- Extrait du document:
================
Le 6 août 1945, une première bombe atomique frappe
Hiroshima. Le 8 août, l’URSS entre en guerre contre le
Japon et pénètre en Mandchourie. Le 9 août, Mao
appelle à une « contre-offensive
générale » contre les Japonais en vue,
notamment, de s’emparer de leur armement. Le 14, Tokyo signe la
reddition. Dans la foulée de la capitulation, le Commandement
allié ordonne aux troupes japonaises stationnées en Chine
de ne se rendre qu’au Guomindang. Les forces de Chiang Kai-shek
étant positionnées dans le sud-ouest du pays,
d’énormes moyens aéroportés sont mis en
œuvre par les Etats-Unis pour les transférer rapidement
dans les provinces centrales et septentrionales, empêchant les
communistes de conquérir les principaux centres urbains. Le GMD
ainsi aidé récupère l’essentiel du butin de
guerre nippon.

    Malgré l’intervention
américaine, le PC réussit à étendre ses
zones libérées. Il concentre des forces en Mandchourie
– où cependant les Soviétiques occupent le terrain
jusqu’en 1946. C’est Moscou qui reçoit la reddition
japonaise et en profite pour faire main basse sur l’outillage
industriel de cette région riche en investissements
nippons ! Moscou laisse aussi le Guomindang reprendre le
contrôle des grandes villes. Mais le PCC renforce son
implantation et son armement.
================
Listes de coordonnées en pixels
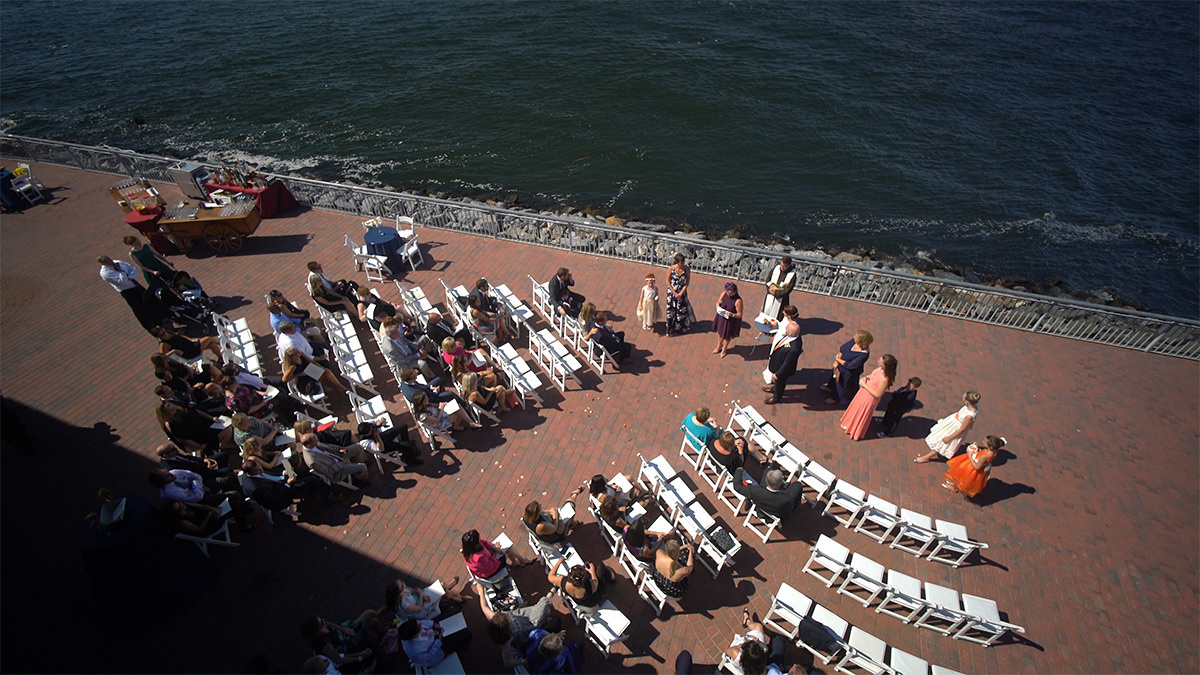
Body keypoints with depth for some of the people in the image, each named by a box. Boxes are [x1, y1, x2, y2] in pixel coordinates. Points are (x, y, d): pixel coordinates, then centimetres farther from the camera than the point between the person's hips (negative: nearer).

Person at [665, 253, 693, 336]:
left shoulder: (687, 269, -15)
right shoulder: (671, 269, -18)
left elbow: (687, 283, -7)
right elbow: (668, 282, -9)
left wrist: (681, 293, -12)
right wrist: (675, 293, -10)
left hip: (682, 293, 1)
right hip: (672, 292, -1)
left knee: (682, 310, 13)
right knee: (671, 311, 6)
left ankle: (680, 328, 36)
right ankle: (670, 330, 22)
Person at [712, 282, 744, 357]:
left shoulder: (738, 300, -30)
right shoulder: (724, 293, -16)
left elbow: (740, 315, -22)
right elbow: (718, 303, -1)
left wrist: (732, 314, -40)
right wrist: (718, 308, -23)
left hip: (731, 321, -4)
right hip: (721, 317, 5)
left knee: (728, 335, 21)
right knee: (720, 332, 27)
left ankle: (724, 348, 51)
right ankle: (719, 346, 57)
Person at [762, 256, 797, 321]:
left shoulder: (792, 274, -18)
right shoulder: (776, 268, -8)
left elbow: (788, 289, -17)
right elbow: (768, 280, 1)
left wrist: (776, 292, -19)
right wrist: (770, 289, -16)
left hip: (781, 299, -3)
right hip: (770, 297, 4)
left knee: (776, 317, 7)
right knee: (766, 312, 17)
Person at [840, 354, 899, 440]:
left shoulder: (884, 379, -39)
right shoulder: (880, 368, -16)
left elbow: (878, 395, -29)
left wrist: (864, 385, -26)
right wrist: (866, 377, -13)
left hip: (869, 399, -8)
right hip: (863, 393, 8)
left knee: (862, 415, 20)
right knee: (856, 408, 32)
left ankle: (856, 432, 48)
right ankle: (850, 425, 60)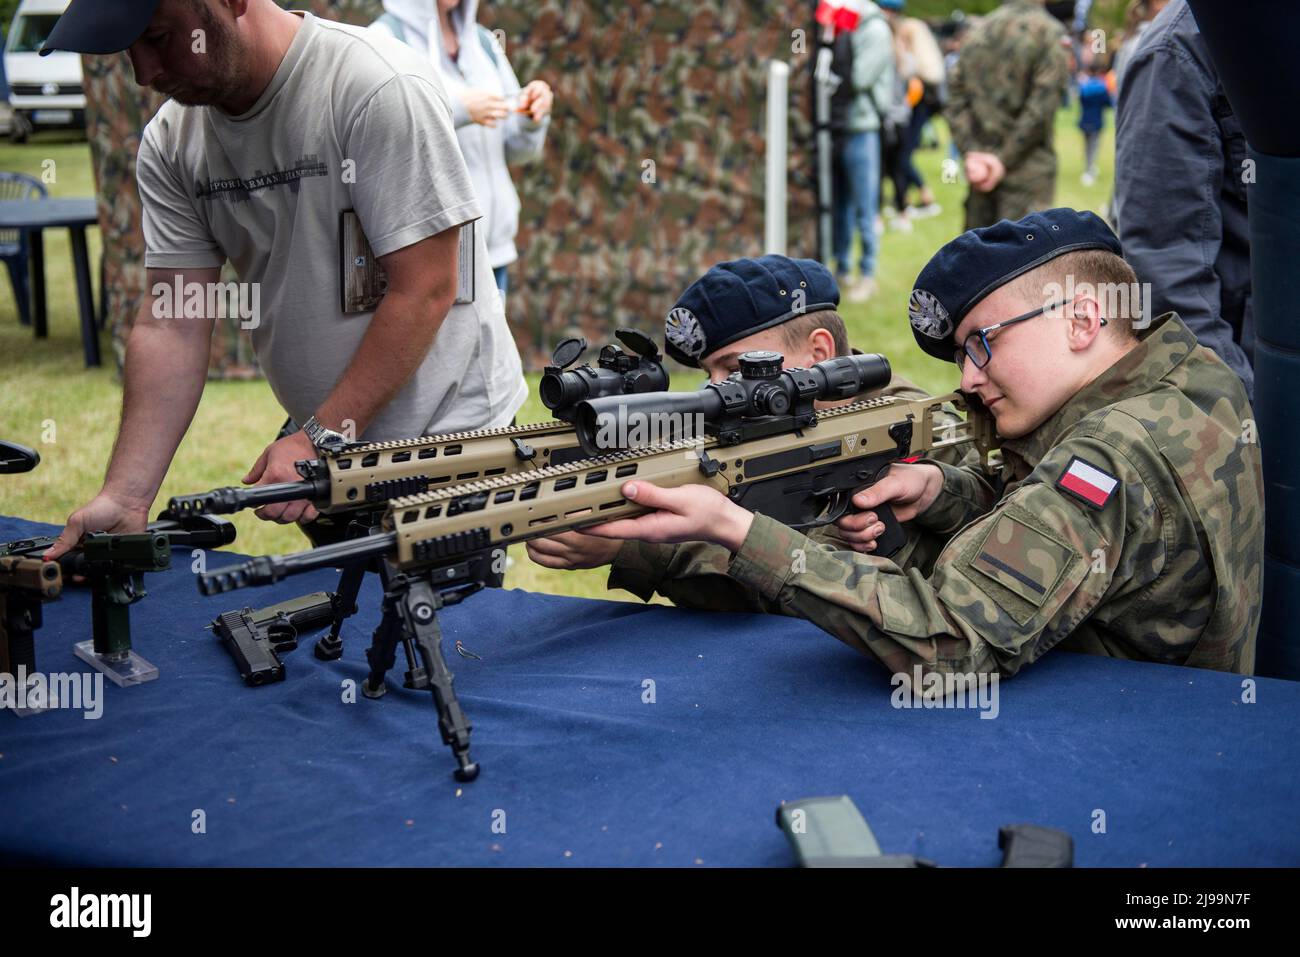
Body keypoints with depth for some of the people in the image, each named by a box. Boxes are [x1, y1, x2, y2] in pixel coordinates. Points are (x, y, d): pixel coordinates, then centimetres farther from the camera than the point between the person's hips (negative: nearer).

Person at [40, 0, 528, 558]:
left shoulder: (381, 88, -20)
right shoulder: (170, 143, -1)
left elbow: (424, 292, -21)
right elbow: (171, 325, -4)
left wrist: (323, 439, -21)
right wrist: (126, 495, -13)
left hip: (448, 437, -5)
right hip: (327, 444, 6)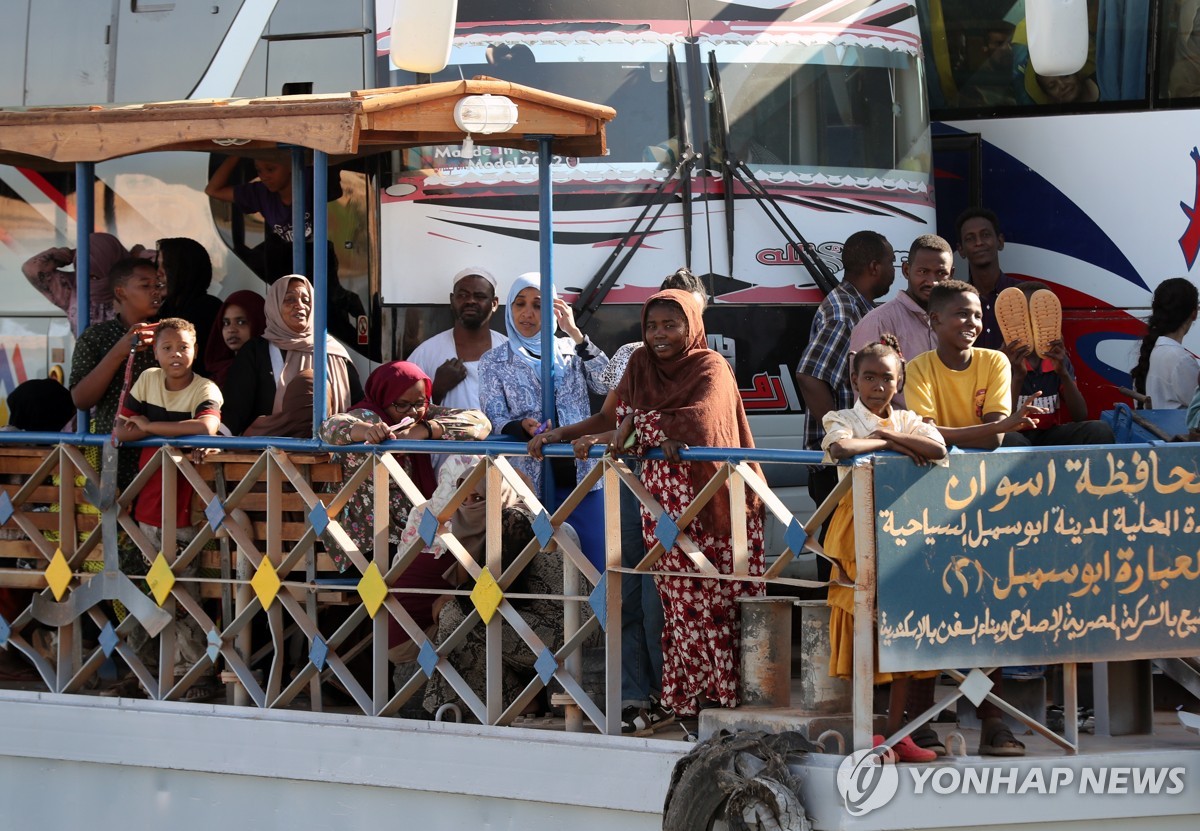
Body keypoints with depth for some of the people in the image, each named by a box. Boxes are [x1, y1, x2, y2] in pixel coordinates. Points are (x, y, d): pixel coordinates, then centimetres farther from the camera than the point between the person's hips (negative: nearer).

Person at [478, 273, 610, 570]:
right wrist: (523, 428, -21)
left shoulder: (570, 351, 11)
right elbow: (493, 420, 0)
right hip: (529, 477, -1)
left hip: (581, 475, 1)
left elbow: (608, 384, -4)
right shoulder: (494, 361, 8)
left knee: (601, 566, -3)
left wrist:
================
- Exercice:
Reproduisez intégralement, sans la moindre modification, l'extrait ci-dessus sur la capitulation japonaise et ses suites en Chine.

- Corrigé:
Le 6 août 1945, une première bombe atomique frappe
Hiroshima. Le 8 août, l’URSS entre en guerre contre le
Japon et pénètre en Mandchourie. Le 9 août, Mao
appelle à une « contre-offensive
générale » contre les Japonais en vue,
notamment, de s’emparer de leur armement. Le 14, Tokyo signe la
reddition. Dans la foulée de la capitulation, le Commandement
allié ordonne aux troupes japonaises stationnées en Chine
de ne se rendre qu’au Guomindang. Les forces de Chiang Kai-shek
étant positionnées dans le sud-ouest du pays,
d’énormes moyens aéroportés sont mis en
œuvre par les Etats-Unis pour les transférer rapidement
dans les provinces centrales et septentrionales, empêchant les
communistes de conquérir les principaux centres urbains. Le GMD
ainsi aidé récupère l’essentiel du butin de
guerre nippon.

    Malgré l’intervention
américaine, le PC réussit à étendre ses
zones libérées. Il concentre des forces en Mandchourie
– où cependant les Soviétiques occupent le terrain
jusqu’en 1946. C’est Moscou qui reçoit la reddition
japonaise et en profite pour faire main basse sur l’outillage
industriel de cette région riche en investissements
nippons ! Moscou laisse aussi le Guomindang reprendre le
contrôle des grandes villes. Mais le PCC renforce son
implantation et son armement.